In a study on BRAFi treatment of different melanoma cell lines, RNA-seq data of 18 melanoma cell lines were included [55]. Nine cell lines were used to define different levels of BRAFi sensitivity. Drug resistant cells showed a low melanocytic cell signature, and elevated levels of neural crest and mesenchymal genes as well as genes of activated JNK and NF-κB pathways. Based on the analysis of different NGFR and MRT-1 expression, a cluster of highly plastic cell lines under BRAFi treatment of brief (3d) or prolonged (71–90 d) inhibition was defined. These cells developed signatures of NCSC and epithelial-to-mesenchymal transition genes and genes of elevated invasiveness and migration. Using a Markov model for prediction, authors showed that the clusters underwent both cell state interconversion and drug selection. In a subsequent single-cell analysis, single-cell barcode chip technology (SNBC) was used to analyze 13 different proteomic markers (including NGFR, TNFR, MART-1, JNK, pERK, and pNF-κB p65). It was demonstrated for one of these cell lines that BRAFi treatment increased cellular heterogeneity at day 3 and 6 of treatment, which was reminiscent of cell state transitions in other systems [61]. There was a negative correlation between NGFR and MITF/MART-1 expression at day 3. At day 6, an activation of MEK/ERK and NF-κB p65 signaling was observed, suggestive for a role of both pathways for an adaptive cell state transition. Indeed, by use of specific inhibitors (trametinib, MEK inhibitor; and JSH23, NF-κB p65 translocation inhibitor), an additional growth arrest was found in these cells under BRAFi treatment. However, a combination of vemurafenib and trametinib did not halt the neural crest transition, and resistance emerged after prolonged treatment.

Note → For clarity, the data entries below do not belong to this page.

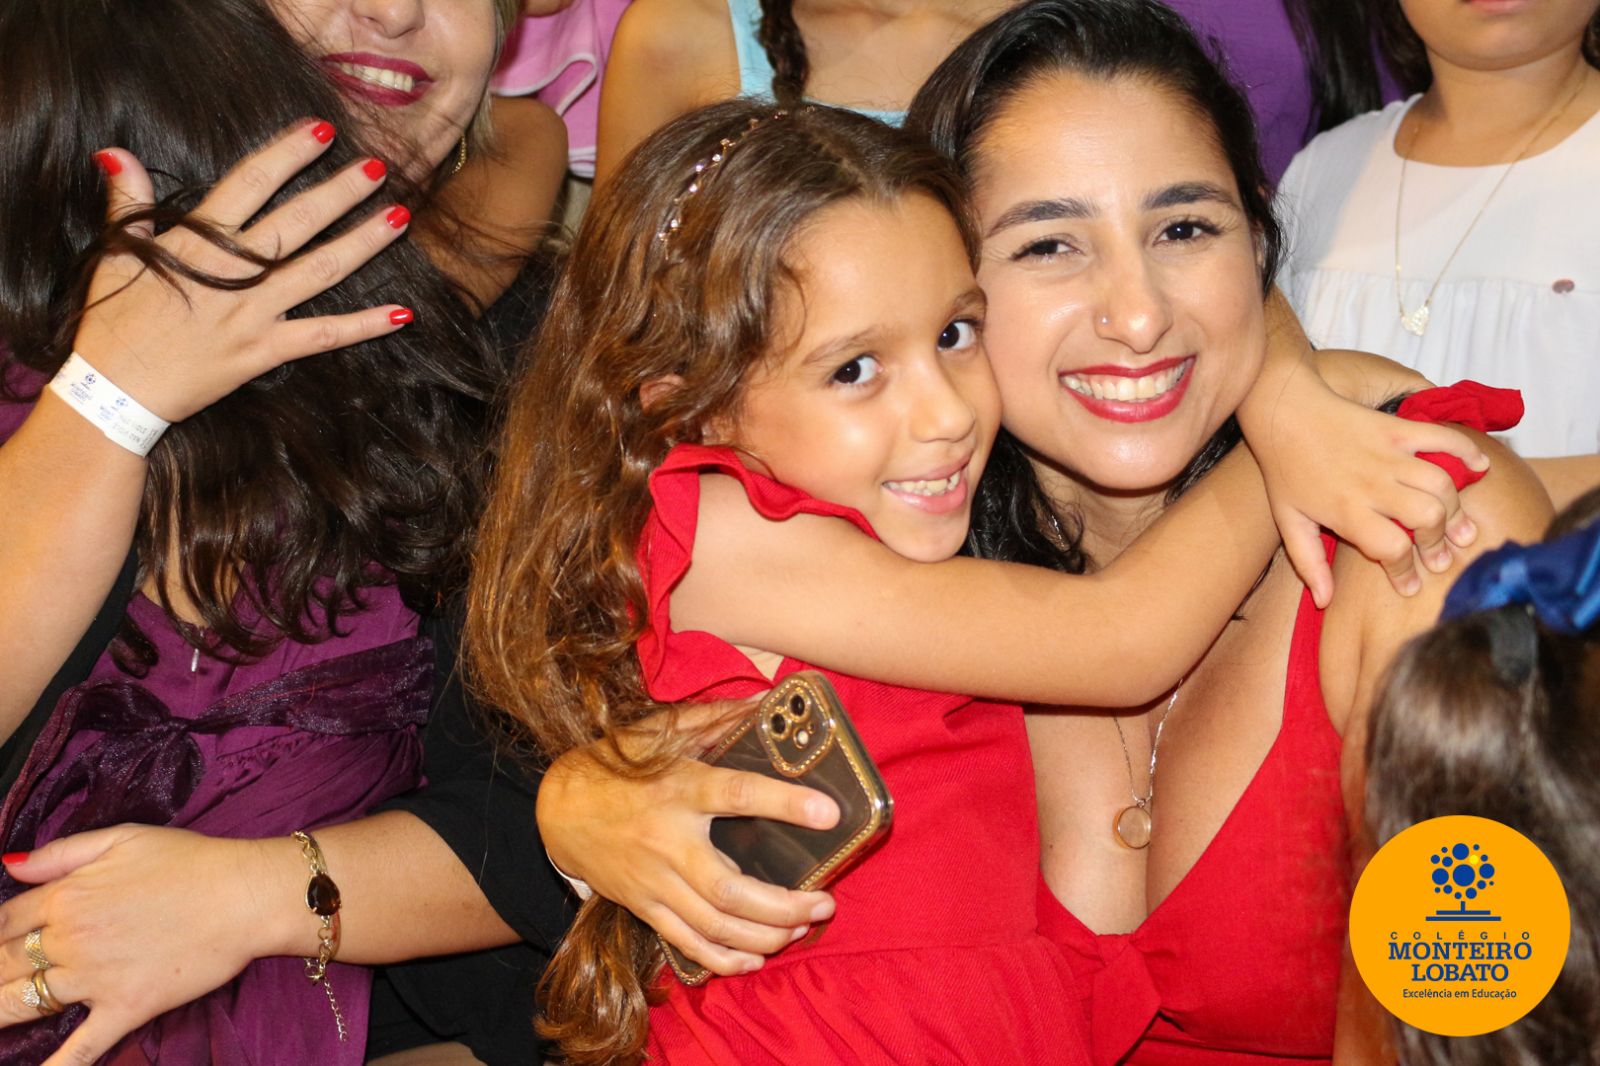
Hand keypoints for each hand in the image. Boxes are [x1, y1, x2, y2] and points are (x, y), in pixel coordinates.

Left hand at [0, 825, 293, 1064]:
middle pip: (2, 964)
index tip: (0, 943)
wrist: (244, 896)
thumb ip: (62, 852)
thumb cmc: (191, 861)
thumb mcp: (124, 838)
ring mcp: (94, 978)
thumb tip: (9, 866)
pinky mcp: (125, 1008)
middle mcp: (70, 938)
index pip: (4, 921)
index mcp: (67, 895)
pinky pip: (79, 1047)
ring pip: (22, 1004)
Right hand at [73, 119, 413, 423]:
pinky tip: (403, 313)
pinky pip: (324, 336)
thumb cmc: (112, 320)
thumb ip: (128, 201)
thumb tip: (117, 152)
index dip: (288, 154)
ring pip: (320, 270)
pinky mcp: (265, 351)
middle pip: (298, 221)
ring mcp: (255, 312)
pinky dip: (365, 325)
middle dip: (341, 192)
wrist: (115, 389)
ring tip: (401, 217)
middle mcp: (235, 272)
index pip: (251, 183)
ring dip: (363, 243)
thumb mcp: (116, 252)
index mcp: (199, 240)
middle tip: (381, 167)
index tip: (323, 130)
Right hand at [539, 707, 840, 975]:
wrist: (559, 810)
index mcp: (679, 789)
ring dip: (765, 934)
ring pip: (714, 924)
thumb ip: (715, 718)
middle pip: (729, 888)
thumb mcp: (661, 732)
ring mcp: (654, 881)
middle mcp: (668, 841)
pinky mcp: (643, 906)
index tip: (828, 812)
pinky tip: (756, 956)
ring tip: (802, 928)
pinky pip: (686, 943)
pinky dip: (724, 957)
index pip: (737, 794)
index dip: (784, 803)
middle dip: (784, 905)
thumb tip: (767, 701)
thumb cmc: (617, 766)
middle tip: (826, 903)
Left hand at [1242, 353, 1484, 604]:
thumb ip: (1309, 563)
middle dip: (1438, 543)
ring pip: (1441, 484)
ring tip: (1460, 529)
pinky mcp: (1399, 427)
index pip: (1391, 550)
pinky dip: (1467, 452)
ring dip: (1456, 509)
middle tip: (1440, 557)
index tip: (1410, 585)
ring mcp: (1389, 454)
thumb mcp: (1289, 522)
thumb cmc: (1285, 470)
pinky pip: (1444, 438)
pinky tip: (1479, 468)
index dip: (1405, 573)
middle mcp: (1372, 484)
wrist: (1285, 411)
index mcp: (1346, 510)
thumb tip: (1324, 601)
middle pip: (1427, 518)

Only the triple combination of vemurafenib, trametinib, and the JSH23 inhibitor kept the cells in a drug-sensitive state, which argues for the strong role of NF-κB p65 in treatment resistance.

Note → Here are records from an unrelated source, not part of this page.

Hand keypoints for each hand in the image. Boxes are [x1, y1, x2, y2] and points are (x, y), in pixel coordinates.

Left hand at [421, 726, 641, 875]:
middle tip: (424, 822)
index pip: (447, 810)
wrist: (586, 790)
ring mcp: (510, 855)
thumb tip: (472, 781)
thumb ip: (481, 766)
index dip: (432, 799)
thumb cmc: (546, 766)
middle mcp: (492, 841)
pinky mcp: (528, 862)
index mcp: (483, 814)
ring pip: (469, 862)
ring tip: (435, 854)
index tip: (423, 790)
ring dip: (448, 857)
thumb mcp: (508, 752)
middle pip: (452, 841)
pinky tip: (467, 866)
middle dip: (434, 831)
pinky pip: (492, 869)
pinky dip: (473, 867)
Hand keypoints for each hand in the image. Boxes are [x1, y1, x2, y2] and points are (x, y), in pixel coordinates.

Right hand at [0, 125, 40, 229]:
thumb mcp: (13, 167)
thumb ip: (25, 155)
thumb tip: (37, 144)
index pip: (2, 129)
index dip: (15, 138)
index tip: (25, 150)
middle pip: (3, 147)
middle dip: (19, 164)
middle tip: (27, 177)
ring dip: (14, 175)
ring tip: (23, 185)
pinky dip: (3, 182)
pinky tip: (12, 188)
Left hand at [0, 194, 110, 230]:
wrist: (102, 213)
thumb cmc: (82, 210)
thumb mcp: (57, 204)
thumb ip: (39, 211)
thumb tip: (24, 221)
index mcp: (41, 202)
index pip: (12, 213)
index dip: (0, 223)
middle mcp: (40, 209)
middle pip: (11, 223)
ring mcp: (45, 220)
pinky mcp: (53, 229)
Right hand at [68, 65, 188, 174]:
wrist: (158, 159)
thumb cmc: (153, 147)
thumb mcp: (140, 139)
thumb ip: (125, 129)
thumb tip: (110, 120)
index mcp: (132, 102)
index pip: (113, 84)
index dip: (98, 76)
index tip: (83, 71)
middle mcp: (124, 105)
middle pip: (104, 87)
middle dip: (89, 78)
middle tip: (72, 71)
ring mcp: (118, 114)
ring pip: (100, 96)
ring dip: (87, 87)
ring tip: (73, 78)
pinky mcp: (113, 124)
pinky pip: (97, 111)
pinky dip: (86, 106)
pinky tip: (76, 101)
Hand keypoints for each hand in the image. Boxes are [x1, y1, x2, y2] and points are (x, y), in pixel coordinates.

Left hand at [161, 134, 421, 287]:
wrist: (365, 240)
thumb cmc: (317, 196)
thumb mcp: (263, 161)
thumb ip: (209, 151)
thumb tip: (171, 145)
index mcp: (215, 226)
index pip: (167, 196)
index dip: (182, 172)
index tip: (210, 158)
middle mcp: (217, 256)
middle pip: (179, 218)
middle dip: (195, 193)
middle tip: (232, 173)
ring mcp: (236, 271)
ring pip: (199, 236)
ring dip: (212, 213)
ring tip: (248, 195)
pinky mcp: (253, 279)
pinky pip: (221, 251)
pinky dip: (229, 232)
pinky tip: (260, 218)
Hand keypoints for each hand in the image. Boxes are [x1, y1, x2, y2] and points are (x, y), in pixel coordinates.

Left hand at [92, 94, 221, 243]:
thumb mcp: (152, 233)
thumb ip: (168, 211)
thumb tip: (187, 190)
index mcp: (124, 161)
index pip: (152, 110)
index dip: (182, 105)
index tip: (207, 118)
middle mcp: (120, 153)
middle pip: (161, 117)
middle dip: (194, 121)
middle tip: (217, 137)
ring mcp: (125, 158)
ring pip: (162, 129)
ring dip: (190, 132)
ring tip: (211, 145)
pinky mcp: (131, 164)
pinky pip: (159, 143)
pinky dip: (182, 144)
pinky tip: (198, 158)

These experiments were further extended in a more recent study of the same group, analyzing a larger number of parameters in single cells by use of the same microchamber technology [56]. Among these parameters were MITF, pERK1, p-NF-κB, KI67, NGFR, HIF1α, LDH, and glucose. A BRAF-mutant melanoma cell line was treated with BRAFi, and analyses were made at different time points (days/D0, D1, D3, and D5). Trajectories of BRAFi resistance were measured. Two different trajectories (upper and lower) were observed, characterized by either Ki67 and NGFR/AXL expression or MITF, MART-1 expression. Authors then isolated MITF-high and MITF-low cells from this cell culture and treated cells with BRAFi. Both cell types again used different trajectories for treatment resistance. Together, these results suggest that, upon drug treatment, MITF-high and low cells use distinct trajectories of treatment resistance. Finally, critical point analysis was performed. Here, “critical point” stands for a point of irreversible development. Two different cell clusters were identified that characterized the regions near such tipping points of both trajectories. One cluster showed high network connectivity in a pathway that included MITF, PFK, p-LKB, PKM-2, and LDH-2, while in the other cluster, TNFR, N-cadherin, and p-NF-κB were dominant. Consequently, inhibition of PKM2 and NF-κB with specific inhibitors showed different sensitivities in both cell types, and a combination of both inhibitors with BRAFi was more effective than double combinations. Taken together, the different heterogeneous drug-response trajectories improved our understanding of resistance development, which may have an impact on effective therapy combinations in future.